Die mitunter schwierige Einordnung und Behandlung von Patienten mit Kollagenosen insbesondere mit Nierenbeteiligung ist ein Schwerpunkt der V. Medizinischen Klinik.

An erster Stelle steht hier die Betreuung von Patient(inn)en mit Systemischem Lupus erythematodes, der neben Gelenkentzündungen, Hauterscheinungen in der Mehrheit der Fälle die Nieren angreift, aber auch das Sjögren-Syndrom mit Befall von Speicheldrüsen und Lymphknoten sowie die verschiedenen Formen der Sklerodermie mit dem Leitsymptom einer Verhärtung von Haut und inneren Organen.
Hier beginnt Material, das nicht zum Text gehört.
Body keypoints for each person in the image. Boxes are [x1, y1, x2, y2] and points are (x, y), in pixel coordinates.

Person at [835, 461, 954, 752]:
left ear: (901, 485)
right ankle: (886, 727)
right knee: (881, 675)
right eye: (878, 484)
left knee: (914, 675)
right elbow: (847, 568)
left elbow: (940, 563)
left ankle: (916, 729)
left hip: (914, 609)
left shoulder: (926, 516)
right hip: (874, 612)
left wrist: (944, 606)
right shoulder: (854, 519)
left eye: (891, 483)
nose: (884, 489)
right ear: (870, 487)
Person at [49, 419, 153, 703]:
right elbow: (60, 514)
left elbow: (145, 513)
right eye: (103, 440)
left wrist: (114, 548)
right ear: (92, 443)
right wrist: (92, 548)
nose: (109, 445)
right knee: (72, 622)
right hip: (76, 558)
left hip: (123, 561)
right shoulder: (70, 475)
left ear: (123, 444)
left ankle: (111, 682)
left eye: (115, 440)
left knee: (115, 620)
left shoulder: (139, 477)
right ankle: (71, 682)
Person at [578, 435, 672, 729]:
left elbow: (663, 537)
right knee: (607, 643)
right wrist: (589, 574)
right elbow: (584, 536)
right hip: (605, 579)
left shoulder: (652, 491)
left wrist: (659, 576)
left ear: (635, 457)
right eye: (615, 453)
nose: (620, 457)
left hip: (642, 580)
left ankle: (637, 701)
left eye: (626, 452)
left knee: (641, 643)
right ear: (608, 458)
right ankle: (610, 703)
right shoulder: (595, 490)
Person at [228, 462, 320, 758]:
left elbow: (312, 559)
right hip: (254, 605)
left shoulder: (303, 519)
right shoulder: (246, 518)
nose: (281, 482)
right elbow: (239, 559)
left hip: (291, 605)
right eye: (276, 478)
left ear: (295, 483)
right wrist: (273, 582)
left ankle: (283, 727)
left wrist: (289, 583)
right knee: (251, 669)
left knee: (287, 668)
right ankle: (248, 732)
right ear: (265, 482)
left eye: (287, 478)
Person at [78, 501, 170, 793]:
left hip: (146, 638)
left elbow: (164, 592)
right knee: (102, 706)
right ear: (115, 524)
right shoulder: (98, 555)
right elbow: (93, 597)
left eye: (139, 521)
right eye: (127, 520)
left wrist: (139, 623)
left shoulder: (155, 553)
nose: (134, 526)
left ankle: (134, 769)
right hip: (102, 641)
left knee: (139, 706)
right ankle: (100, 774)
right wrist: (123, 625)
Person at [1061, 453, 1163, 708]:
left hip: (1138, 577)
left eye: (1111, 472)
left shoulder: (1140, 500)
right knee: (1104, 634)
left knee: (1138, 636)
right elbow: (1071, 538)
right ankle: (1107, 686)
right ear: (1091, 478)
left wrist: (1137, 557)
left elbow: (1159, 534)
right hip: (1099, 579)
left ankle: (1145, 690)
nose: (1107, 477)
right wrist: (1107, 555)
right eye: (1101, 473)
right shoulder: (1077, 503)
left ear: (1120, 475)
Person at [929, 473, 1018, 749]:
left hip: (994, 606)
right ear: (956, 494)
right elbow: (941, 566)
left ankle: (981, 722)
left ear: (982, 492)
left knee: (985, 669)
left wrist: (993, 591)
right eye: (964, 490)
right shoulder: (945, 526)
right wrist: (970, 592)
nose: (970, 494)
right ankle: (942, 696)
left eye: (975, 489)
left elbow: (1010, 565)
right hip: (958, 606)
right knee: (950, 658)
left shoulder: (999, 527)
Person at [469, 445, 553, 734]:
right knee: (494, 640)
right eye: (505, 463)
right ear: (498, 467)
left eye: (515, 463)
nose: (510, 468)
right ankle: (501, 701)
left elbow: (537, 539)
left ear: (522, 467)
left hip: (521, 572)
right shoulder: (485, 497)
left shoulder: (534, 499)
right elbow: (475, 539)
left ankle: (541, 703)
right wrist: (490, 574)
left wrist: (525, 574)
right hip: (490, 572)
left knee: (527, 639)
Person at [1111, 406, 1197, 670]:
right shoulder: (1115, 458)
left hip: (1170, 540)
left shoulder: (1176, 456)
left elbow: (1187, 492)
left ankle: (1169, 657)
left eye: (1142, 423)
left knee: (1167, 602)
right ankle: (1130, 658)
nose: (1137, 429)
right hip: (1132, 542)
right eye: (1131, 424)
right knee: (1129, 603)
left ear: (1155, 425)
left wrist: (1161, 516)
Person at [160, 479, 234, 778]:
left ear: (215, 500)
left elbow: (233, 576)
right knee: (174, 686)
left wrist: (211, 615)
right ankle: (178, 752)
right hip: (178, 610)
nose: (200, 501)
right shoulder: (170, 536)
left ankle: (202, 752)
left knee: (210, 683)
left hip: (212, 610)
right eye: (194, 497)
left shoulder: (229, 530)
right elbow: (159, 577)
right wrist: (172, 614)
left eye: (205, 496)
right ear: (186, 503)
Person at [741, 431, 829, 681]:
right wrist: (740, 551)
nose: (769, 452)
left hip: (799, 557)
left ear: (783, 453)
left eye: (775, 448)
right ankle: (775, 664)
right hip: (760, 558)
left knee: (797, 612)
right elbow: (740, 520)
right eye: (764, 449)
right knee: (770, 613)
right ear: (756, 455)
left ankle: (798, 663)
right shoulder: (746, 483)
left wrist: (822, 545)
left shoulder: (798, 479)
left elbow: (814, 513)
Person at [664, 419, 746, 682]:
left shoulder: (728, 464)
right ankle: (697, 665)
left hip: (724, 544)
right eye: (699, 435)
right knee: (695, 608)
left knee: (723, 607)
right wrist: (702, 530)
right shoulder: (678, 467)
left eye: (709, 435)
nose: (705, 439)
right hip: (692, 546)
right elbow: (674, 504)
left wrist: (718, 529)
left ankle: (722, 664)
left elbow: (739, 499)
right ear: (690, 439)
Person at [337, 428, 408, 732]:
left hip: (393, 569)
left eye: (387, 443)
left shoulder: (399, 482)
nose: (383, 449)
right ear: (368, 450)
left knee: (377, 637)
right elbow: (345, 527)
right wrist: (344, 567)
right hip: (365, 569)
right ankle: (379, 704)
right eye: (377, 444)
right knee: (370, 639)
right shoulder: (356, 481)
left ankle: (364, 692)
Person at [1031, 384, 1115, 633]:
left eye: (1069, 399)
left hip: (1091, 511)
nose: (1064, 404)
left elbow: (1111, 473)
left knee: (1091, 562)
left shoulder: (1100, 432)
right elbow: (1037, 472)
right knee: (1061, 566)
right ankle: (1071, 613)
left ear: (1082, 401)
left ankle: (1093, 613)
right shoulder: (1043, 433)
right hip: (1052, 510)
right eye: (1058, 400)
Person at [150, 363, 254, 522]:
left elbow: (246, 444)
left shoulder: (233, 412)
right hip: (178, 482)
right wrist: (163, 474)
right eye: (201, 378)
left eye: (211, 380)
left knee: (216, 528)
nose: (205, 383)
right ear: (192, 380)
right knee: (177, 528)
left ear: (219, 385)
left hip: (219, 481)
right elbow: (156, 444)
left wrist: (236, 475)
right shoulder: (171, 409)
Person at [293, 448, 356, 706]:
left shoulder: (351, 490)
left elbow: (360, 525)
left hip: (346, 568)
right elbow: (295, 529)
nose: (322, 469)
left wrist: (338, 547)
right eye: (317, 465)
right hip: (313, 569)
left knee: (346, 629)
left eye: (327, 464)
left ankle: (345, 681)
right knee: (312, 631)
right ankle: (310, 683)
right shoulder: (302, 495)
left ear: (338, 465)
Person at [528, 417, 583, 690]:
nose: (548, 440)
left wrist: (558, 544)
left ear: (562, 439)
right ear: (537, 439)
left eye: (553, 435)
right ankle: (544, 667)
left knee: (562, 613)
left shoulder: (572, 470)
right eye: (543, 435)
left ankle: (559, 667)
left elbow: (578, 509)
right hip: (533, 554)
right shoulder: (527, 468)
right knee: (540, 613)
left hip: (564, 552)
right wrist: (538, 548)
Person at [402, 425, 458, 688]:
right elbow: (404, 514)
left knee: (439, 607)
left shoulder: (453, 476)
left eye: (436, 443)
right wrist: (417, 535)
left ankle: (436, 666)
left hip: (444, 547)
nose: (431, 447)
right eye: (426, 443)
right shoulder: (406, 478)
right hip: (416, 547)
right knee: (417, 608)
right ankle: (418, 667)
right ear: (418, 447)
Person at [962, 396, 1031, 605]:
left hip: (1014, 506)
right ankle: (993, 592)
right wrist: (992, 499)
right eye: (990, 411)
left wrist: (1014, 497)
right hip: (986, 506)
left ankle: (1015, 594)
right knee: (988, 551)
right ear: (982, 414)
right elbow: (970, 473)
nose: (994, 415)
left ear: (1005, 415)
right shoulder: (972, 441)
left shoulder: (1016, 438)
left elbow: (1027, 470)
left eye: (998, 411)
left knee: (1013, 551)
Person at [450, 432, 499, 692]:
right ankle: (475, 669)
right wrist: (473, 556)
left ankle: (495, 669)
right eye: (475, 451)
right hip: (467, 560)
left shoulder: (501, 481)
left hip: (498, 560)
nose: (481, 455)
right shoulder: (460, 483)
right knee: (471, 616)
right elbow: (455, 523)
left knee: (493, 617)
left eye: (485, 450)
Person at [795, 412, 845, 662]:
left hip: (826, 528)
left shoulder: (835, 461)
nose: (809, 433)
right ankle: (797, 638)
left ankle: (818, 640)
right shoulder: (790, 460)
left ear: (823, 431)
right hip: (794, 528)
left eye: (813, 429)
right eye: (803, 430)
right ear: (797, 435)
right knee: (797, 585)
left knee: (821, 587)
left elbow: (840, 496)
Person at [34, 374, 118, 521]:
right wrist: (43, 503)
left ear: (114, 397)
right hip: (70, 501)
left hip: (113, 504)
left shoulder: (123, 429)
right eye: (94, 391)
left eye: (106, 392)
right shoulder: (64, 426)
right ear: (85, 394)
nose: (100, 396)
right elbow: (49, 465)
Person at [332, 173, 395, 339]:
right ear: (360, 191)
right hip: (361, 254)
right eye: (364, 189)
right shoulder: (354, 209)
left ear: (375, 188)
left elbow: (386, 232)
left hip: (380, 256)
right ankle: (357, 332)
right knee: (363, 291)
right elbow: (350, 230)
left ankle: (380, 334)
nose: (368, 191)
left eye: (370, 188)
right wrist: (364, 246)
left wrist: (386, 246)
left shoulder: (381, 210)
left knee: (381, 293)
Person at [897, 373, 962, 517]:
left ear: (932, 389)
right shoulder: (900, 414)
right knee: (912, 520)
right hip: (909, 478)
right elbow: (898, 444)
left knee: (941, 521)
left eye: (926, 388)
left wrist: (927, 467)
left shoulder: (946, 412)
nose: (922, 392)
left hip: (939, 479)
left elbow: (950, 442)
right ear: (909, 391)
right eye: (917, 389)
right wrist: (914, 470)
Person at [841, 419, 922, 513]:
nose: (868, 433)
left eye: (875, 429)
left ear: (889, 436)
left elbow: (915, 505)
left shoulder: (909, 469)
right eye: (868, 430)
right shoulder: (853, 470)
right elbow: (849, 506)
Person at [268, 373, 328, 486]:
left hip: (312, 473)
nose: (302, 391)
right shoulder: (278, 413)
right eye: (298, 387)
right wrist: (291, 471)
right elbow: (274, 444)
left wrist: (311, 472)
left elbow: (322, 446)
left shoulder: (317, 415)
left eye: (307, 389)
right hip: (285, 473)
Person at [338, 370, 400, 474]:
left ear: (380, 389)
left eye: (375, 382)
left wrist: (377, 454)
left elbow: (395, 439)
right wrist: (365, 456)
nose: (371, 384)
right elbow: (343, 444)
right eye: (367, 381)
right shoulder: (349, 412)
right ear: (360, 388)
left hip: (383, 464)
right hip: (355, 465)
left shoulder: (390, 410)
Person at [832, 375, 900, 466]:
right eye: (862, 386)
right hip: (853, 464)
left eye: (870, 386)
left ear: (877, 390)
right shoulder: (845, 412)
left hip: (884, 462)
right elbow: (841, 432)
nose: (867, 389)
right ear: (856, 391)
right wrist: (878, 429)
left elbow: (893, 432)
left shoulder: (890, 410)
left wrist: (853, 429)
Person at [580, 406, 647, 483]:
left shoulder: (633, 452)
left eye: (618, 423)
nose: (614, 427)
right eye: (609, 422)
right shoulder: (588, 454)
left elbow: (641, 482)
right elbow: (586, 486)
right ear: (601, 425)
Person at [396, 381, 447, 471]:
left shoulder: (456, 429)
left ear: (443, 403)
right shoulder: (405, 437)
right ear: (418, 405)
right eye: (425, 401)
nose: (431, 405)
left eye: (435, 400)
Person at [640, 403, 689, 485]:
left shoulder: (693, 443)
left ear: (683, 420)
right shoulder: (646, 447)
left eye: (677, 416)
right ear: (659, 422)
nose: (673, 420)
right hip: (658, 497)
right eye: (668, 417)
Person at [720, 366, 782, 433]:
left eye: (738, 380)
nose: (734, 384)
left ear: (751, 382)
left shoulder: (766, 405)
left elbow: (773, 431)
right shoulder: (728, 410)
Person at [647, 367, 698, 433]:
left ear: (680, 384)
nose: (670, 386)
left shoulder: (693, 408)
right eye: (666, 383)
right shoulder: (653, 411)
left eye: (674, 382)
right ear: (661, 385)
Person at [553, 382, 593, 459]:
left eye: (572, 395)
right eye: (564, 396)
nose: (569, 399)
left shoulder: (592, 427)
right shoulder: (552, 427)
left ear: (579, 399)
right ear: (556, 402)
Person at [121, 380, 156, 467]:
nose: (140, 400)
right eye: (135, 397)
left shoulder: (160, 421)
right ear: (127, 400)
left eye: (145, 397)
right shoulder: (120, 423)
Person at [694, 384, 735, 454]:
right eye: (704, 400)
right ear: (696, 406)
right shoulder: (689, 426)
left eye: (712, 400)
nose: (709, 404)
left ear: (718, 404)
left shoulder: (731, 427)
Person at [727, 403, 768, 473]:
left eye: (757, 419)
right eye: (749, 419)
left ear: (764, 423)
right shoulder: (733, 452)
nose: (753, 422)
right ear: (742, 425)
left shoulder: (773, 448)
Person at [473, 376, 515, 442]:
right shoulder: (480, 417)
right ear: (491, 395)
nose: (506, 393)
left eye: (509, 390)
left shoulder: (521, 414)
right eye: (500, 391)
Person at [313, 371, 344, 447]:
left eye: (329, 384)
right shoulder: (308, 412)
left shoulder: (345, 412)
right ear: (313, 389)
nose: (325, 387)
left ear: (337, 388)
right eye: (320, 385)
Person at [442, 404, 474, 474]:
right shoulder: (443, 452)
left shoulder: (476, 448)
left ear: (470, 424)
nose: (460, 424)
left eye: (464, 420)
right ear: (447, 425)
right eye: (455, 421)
Die Ärzte der V. Medizinischen Klinik verfolgen zur Sicherstellung einer optimalen und individualisierten Behandlungsqualität für Patienten mit diesen rheumatologischen Systemerkrankungen seit vielen Jahren ein interdisziplinäres Diagnostik- und Behandlungskonzept in enger Zusammenarbeit mit erfahrenen Radiologen, Orthopäden, Haut-, Lungen-, Magen-Darm- und Herzspezialisten der Universitätsmedizin Mannheim.